* THE TASK *
Transcribe exactly, and only, the lines running from the one with "Reply with a" to the end of the entries below, both included, without any pictures.

[Object localization data]
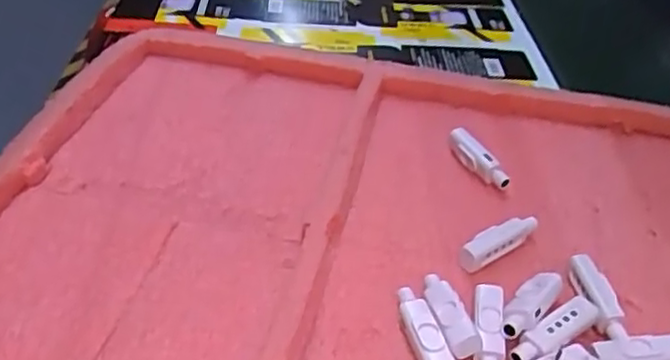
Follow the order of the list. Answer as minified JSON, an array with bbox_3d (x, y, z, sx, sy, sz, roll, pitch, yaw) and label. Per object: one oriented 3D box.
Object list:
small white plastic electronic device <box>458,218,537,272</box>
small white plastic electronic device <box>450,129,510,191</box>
[{"bbox_3d":[0.096,0.036,0.401,0.058,0.015,0.013,-23,46,-28],"label":"small white plastic electronic device"},{"bbox_3d":[0.095,-0.015,0.461,0.015,0.013,0.056,-15,43,-21],"label":"small white plastic electronic device"}]

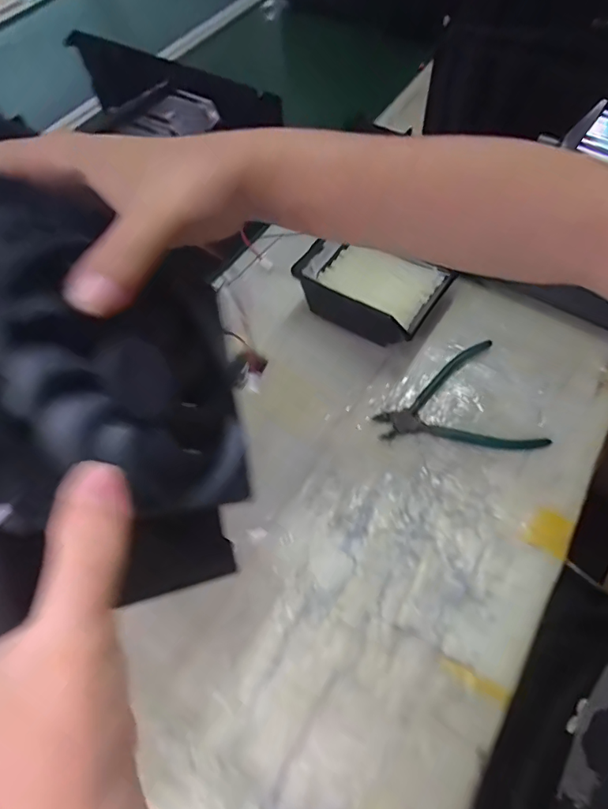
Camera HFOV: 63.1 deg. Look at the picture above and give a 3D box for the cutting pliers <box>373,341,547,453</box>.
[{"bbox_3d":[0.134,0.004,0.458,0.135,0.012,0.116,-14,58,-5],"label":"cutting pliers"}]

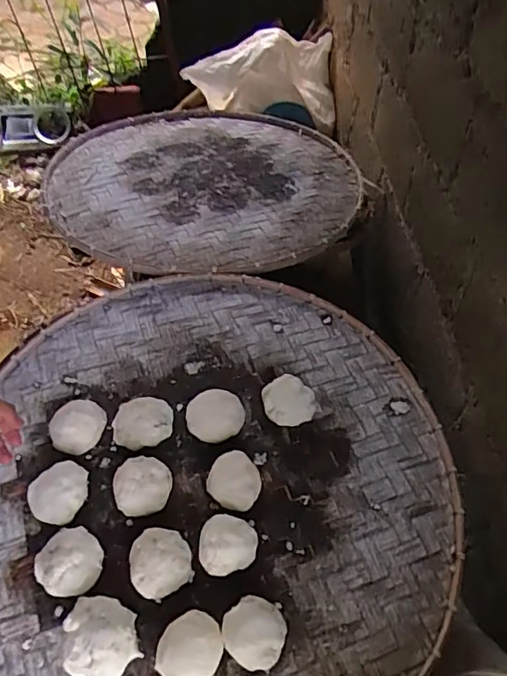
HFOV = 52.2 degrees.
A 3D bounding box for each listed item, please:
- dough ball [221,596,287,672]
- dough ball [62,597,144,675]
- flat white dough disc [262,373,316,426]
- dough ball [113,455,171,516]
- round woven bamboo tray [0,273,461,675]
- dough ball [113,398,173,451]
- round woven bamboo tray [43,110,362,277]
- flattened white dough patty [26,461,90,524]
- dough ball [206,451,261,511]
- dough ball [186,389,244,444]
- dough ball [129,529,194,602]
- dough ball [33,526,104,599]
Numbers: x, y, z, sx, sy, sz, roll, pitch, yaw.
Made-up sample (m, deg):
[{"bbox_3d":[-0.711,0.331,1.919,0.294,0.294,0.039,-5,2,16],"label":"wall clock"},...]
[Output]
[{"bbox_3d":[0.001,0.354,0.623,0.072,0.059,0.071,0,54,1],"label":"dough ball"},{"bbox_3d":[-0.178,0.354,0.608,0.076,0.064,0.088,-15,55,-9],"label":"dough ball"},{"bbox_3d":[0.052,0.097,0.798,0.073,0.049,0.082,-36,62,-22],"label":"flat white dough disc"},{"bbox_3d":[-0.151,0.200,0.706,0.079,0.055,0.073,0,54,1],"label":"dough ball"},{"bbox_3d":[-0.062,0.188,0.734,0.673,0.088,0.686,0,54,1],"label":"round woven bamboo tray"},{"bbox_3d":[-0.166,0.122,0.772,0.088,0.048,0.082,0,54,1],"label":"dough ball"},{"bbox_3d":[-0.108,-0.378,1.192,0.682,0.032,0.691,2,46,-2],"label":"round woven bamboo tray"},{"bbox_3d":[-0.261,0.211,0.705,0.079,0.051,0.082,0,54,1],"label":"flattened white dough patty"},{"bbox_3d":[-0.025,0.201,0.722,0.069,0.046,0.072,0,54,1],"label":"dough ball"},{"bbox_3d":[-0.056,0.113,0.778,0.081,0.043,0.074,0,54,1],"label":"dough ball"},{"bbox_3d":[-0.116,0.279,0.646,0.073,0.047,0.069,0,54,1],"label":"dough ball"},{"bbox_3d":[-0.229,0.282,0.650,0.073,0.053,0.077,0,54,1],"label":"dough ball"}]

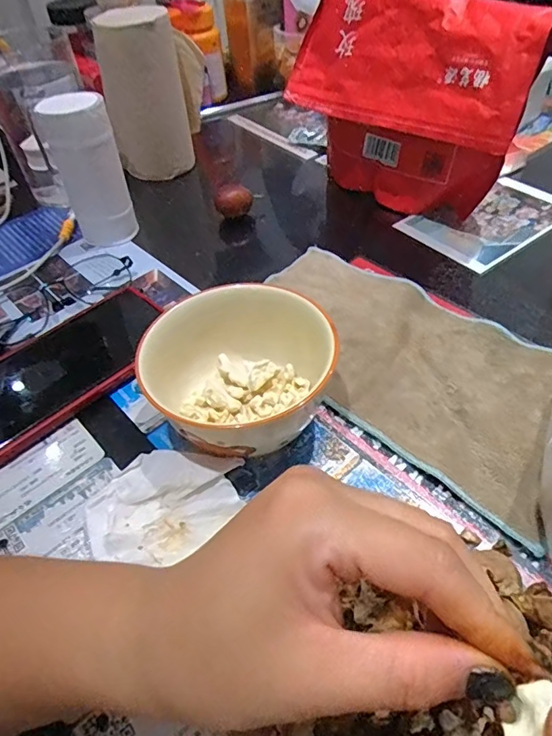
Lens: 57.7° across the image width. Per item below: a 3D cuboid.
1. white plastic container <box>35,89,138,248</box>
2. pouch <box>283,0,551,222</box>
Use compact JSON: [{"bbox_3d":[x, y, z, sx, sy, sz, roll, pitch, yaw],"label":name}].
[{"bbox_3d":[-0.171,-0.182,0.463,0.052,0.117,0.060,-24,50,-17],"label":"white plastic container"},{"bbox_3d":[0.106,-0.225,0.443,0.219,0.160,0.052,34,58,30],"label":"pouch"}]

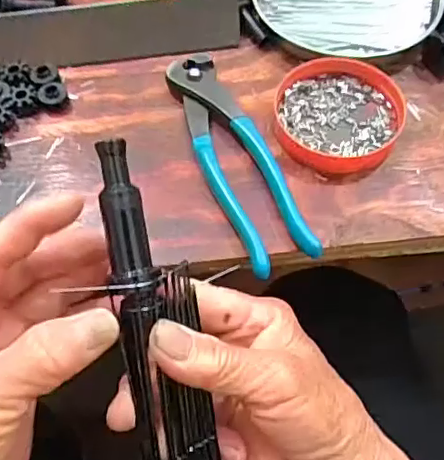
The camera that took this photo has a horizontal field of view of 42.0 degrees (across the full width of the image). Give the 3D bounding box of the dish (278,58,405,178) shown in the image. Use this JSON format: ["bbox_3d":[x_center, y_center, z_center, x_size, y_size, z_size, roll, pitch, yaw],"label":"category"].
[{"bbox_3d":[0.076,-0.074,0.371,0.081,0.017,0.081,-1,57,2],"label":"dish"}]

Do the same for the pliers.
[{"bbox_3d":[0.006,-0.048,0.354,0.041,0.017,0.165,-19,58,-9],"label":"pliers"}]

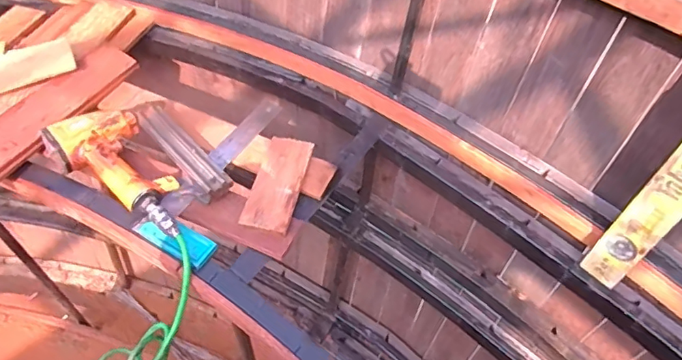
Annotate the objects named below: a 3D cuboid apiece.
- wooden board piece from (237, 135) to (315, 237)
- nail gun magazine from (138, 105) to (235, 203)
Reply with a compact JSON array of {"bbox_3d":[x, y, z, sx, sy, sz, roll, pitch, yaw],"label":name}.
[{"bbox_3d":[-0.089,0.002,0.724,0.065,0.012,0.160,11,52,6],"label":"wooden board piece"},{"bbox_3d":[-0.231,-0.047,0.738,0.047,0.021,0.202,-33,60,-25],"label":"nail gun magazine"}]

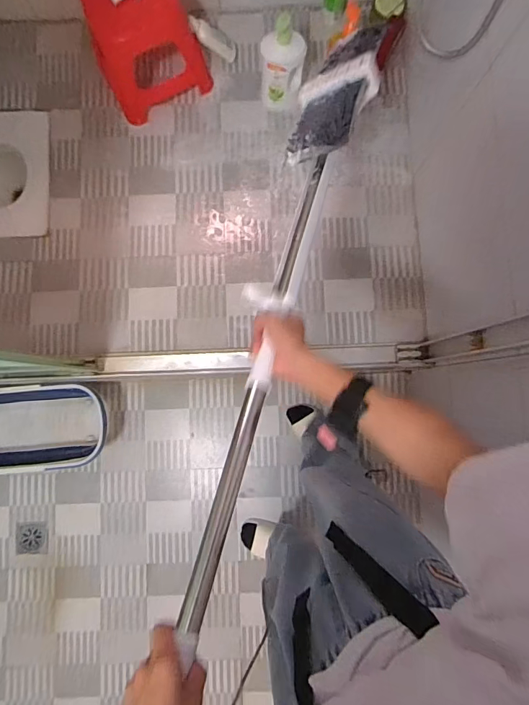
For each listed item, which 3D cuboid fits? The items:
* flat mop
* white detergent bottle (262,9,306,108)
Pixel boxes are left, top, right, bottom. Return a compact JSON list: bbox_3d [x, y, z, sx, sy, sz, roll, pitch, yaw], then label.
[{"bbox_3d":[0.057,-0.197,0.628,0.113,0.084,1.097,15,66,2],"label":"flat mop"},{"bbox_3d":[0.053,-0.831,1.173,0.125,0.260,0.091,4,86,1],"label":"white detergent bottle"}]

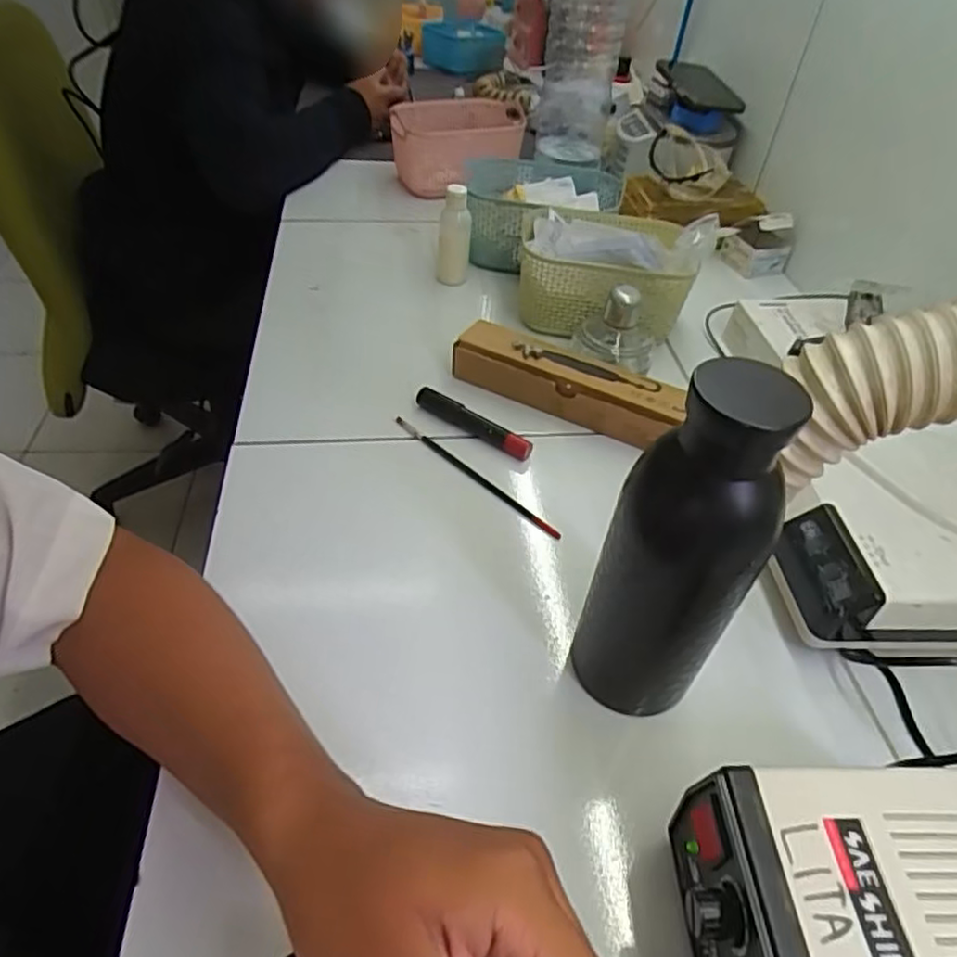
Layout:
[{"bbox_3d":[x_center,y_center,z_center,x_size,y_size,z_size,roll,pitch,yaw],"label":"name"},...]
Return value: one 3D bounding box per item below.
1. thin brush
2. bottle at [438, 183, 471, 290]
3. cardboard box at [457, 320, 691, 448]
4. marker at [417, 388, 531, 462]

* RESULT *
Reply with a compact JSON array of {"bbox_3d":[x, y, z, sx, sy, sz, roll, pitch, yaw],"label":name}.
[{"bbox_3d":[-0.089,0.002,0.724,0.065,0.012,0.160,11,52,6],"label":"wooden board piece"},{"bbox_3d":[-0.231,-0.047,0.738,0.047,0.021,0.202,-33,60,-25],"label":"nail gun magazine"}]

For each listed item, which 3D cuboid fits? The items:
* flat mop
* white detergent bottle (262,9,306,108)
Pixel boxes are left, top, right, bottom. Return a compact JSON list: bbox_3d [x, y, z, sx, sy, sz, roll, pitch, yaw], then label.
[{"bbox_3d":[0.057,-0.197,0.628,0.113,0.084,1.097,15,66,2],"label":"flat mop"},{"bbox_3d":[0.053,-0.831,1.173,0.125,0.260,0.091,4,86,1],"label":"white detergent bottle"}]

Layout:
[{"bbox_3d":[x_center,y_center,z_center,x_size,y_size,z_size,roll,pitch,yaw],"label":"name"},...]
Return value: one 3D bounding box per item below.
1. thin brush
2. bottle at [438, 183, 471, 290]
3. cardboard box at [457, 320, 691, 448]
4. marker at [417, 388, 531, 462]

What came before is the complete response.